Marie Marguerite Charlotte de Robespierre (/fr/; 5 February 1760 – 1 August 1834) was a French writer and revolutionary. A Jacobin during the French Revolution, she is best known for the memoirs she dictated about the lives of her brothers, Maximilien Robespierre and Augustin Robespierre. She never married, and was described as respectable and entirely devoted to her brothers, to whom she was fiercely loyal.

== Life ==
Born in Arras, she was the second child of François de Robespierre and Jacqueline Marguerite Carrault, the younger sister of Maximilien, and the elder sister of Henriette and Augustin Robespierre.

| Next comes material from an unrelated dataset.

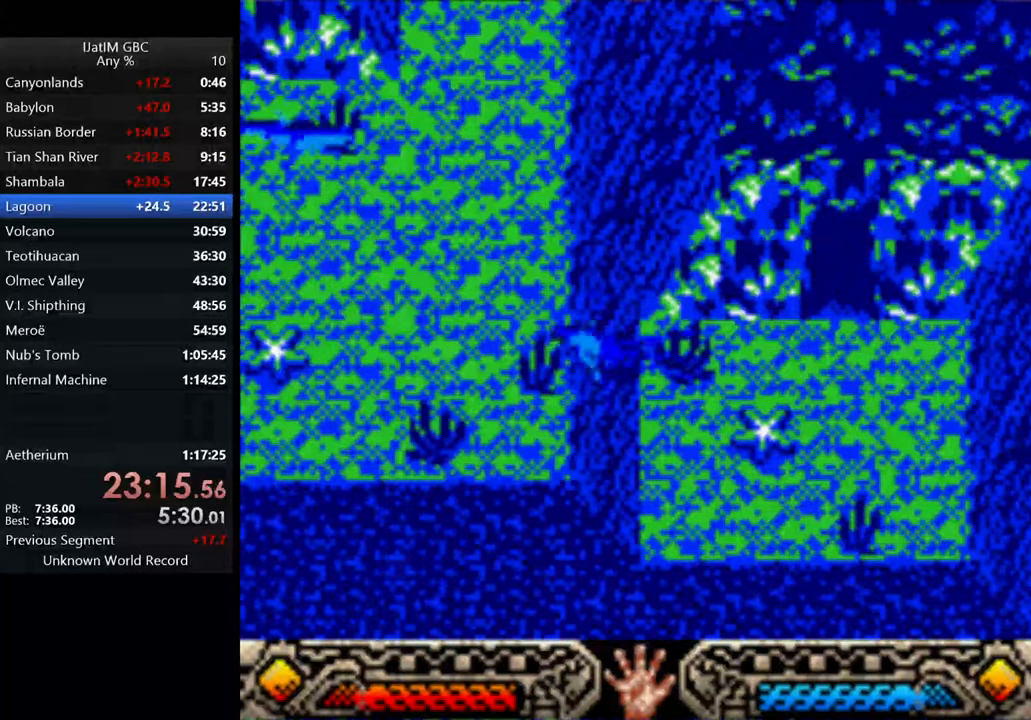
{"buttons": [], "left_stick": "up", "right_stick": "center", "events": []}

After the death of her mother, she and Henriette were both sent to live with their paternal aunts when her father left their home. They were given the typical education for middle- and upper-class daughters in pre-Revolutionary France, and were educated in a convent school in Tournai. Despite now living in separate homes and attending different schools, Charlotte still saw her siblings every Sunday, maintaining a close relationship with them. The death of her younger sister, Henriette, was quite hard for all three of them, especially Maximilien. In 1781, she left the convent school to live with her two brothers in Arras. In 1791, she led a campaign against Barbe-Therese Marchand's Affiches d'Artois, an anti-Jacobin newspaper. For some time, Charlotte de Robespierre was supposed to be betrothed to Joseph Fouché, but he moved to Nantes where he married in September 1792.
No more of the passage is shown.